- **Arbeitsanweisungen**:
• 1. Was zeigt das JPanel in der Mitte des Karteneditors laut dem Forenthread zu JOGL an?
• 2. Prüfen Sie, ob die folgenden Aussagen mit dem Forenthread zu JOGL übereinstimmen, und belegen Sie jede Antwort mit den ausschlaggebenden Worten des Textes.
(a) Auf der linken Seite des Karteneditors befindet sich eine Auswahl.
(b) Die Antwort im Forenthread rät dazu, die Texturen ein zweites Mal zu laden.
(c) Der Fragesteller möchte vermeiden, die Texturen erneut laden zu müssen.
• 3. Schreiben Sie den Forenthread zu JOGL im Anschluss an seinen letzten Satz weiter.

- **Text zur Analyse**:
------------------------------------------------------------------------

# [JOGL] 2 Renderfelder



## Memphis (29. Dez 2007)

Hallo

Mein Problem ist ich bastel gerade ein bissel an meinem Karteneditor rum. Jetzt bin ich auf folgendes Problem gestoßen: ich habe in der Mitte ein JPanel das mit Hilfe von JOGL meine Karte anzeigt. Soweit so gut. Nun habe ich noch eine kleine Auswahl auf der linken Seite, dort kann man halt Objekte, Bodenfläche etc. auswählen die auf die Karte gepackt werden können.

Nun stellt sich mir die Frage ob es möglich ist auf die selben Texturen zuzugreifen die ich auf meinem Mittelpanel geladen hab um sie nicht noch einmal laden zu müssen, das ich diese dann da wieder zum Zeichnen benutzen kann.

Kennt jemand irgendwo nen Link wo sowas beschrieben ist? 

MFG Memphis


----------



## Guest (29. Dez 2007)

hi,

jede Textur hat ja eine ID. Hast du schon probiert, die ID's zwischen den Renderfeldern auszutauschen? Ich nehme an, die ID's sind eindeutig für beide Renderfelder.

------------------------------------------------------------------------

- **Bereitgestellte Daten**:
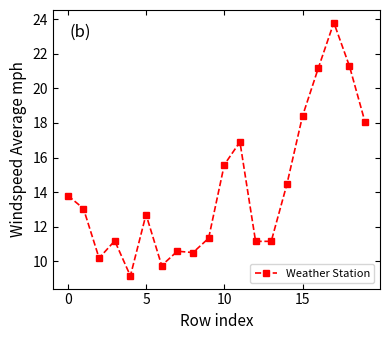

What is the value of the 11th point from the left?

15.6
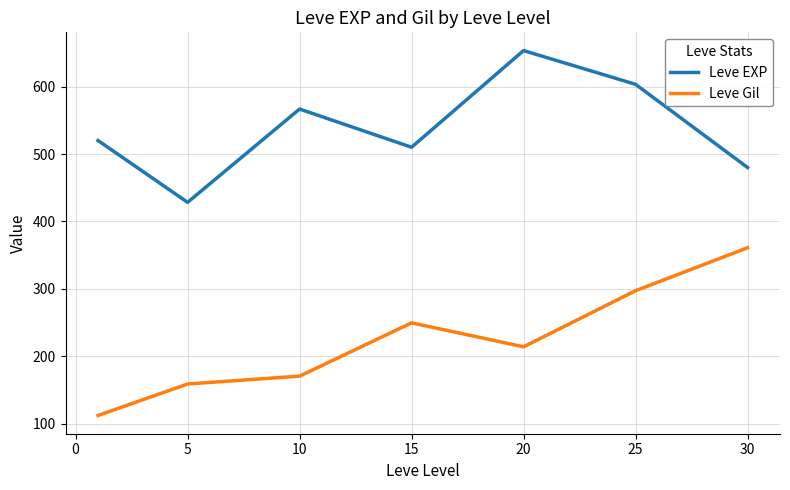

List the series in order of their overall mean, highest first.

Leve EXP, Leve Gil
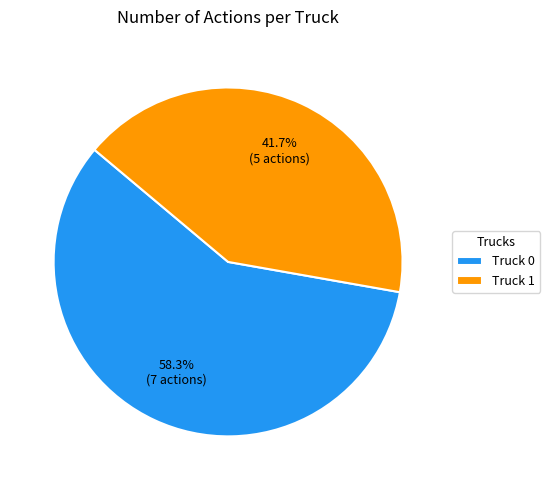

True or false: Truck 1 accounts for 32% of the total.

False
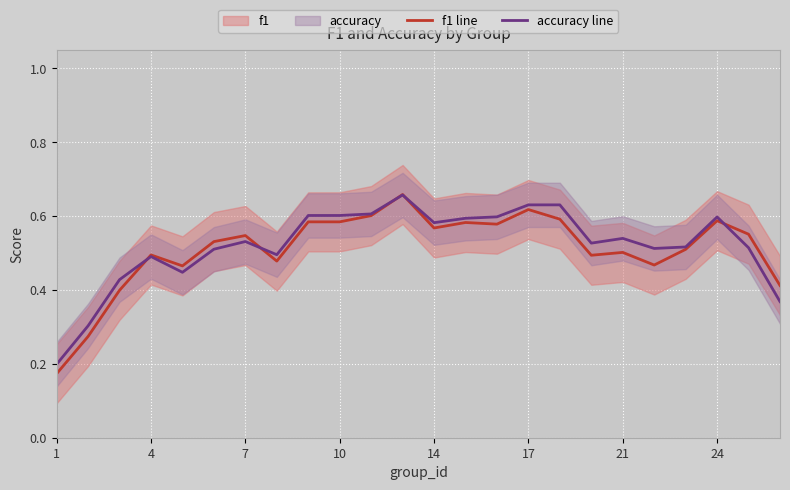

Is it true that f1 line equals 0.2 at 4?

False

------------------------------------------------------------------------

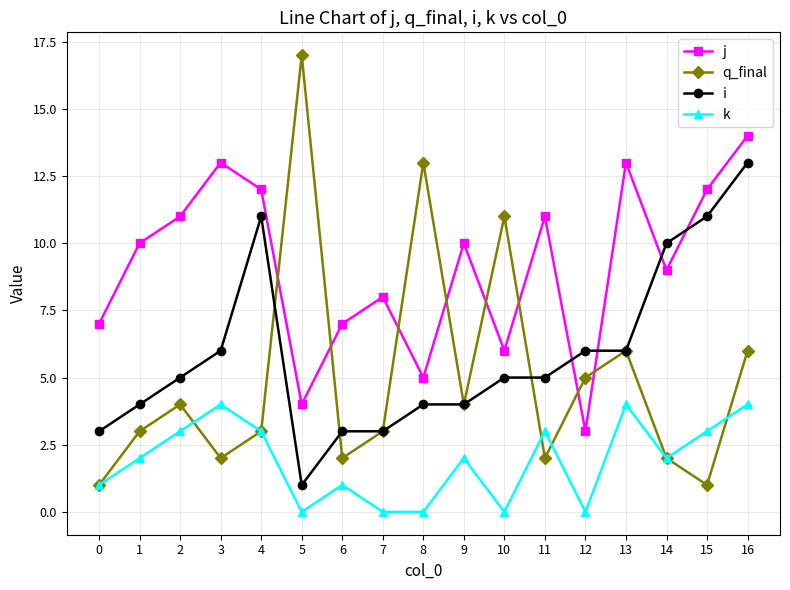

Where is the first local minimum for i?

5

------------------------------------------------------------------------

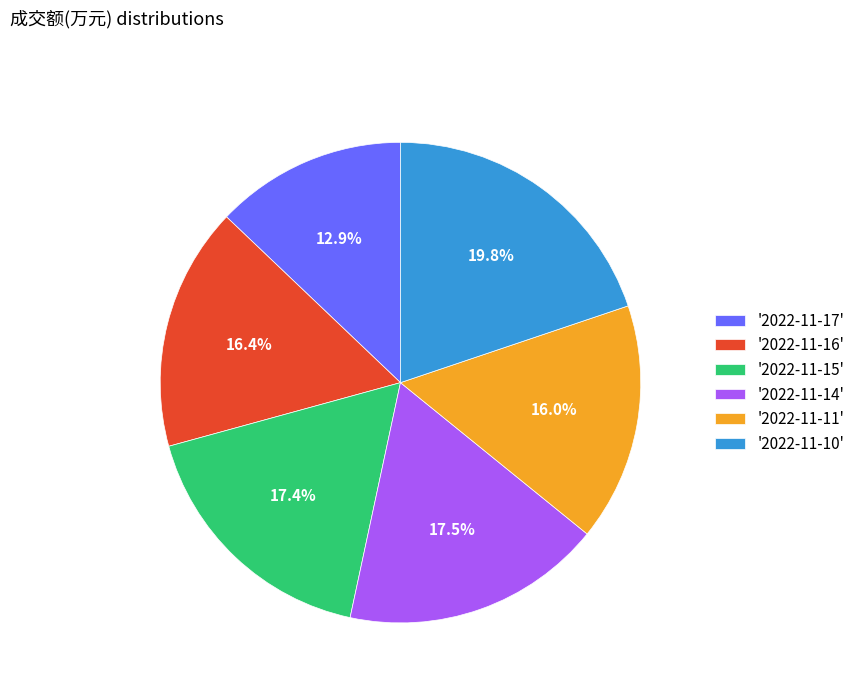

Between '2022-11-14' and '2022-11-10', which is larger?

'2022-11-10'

------------------------------------------------------------------------

- **Antworten in Reihenfolge**:
• 1. Es zeigt mithilfe von JOGL die Karte an.

• 2.
(a) Ja: „Nun habe ich noch eine kleine Auswahl auf der linken Seite“
(b) Nein: „Hast du schon probiert, die ID's zwischen den Renderfeldern auszutauschen?“
(c) Ja: „um sie nicht noch einmal laden zu müssen“

• 3.
----------



## Memphis (29. Dez 2007)

Mein Problem ist ein 2. Renderfeld zu erzeugen, dass darauf zugreifen kann.


----------



## Gast (31. Dez 2007)

Bietet JOGL keine shared Contexte an?


----------



## Memphis (31. Dez 2007)

sicherlich, aber ich weis net wie :/


----------



## Evil-Devil (1. Jan 2008)

Ok, keine Minute mit Google und den API Docs von JOGL. -_-



			
				JOGL API DOCS hat gesagt.:
			
		

> GLCanvas(GLCapabilities capabilities, GLCapabilitiesChooser chooser, GLContext shareWith, GraphicsDevice device)
> Creates a new GLCanvas component.


Die API Docs sollte man sich schon downloaden!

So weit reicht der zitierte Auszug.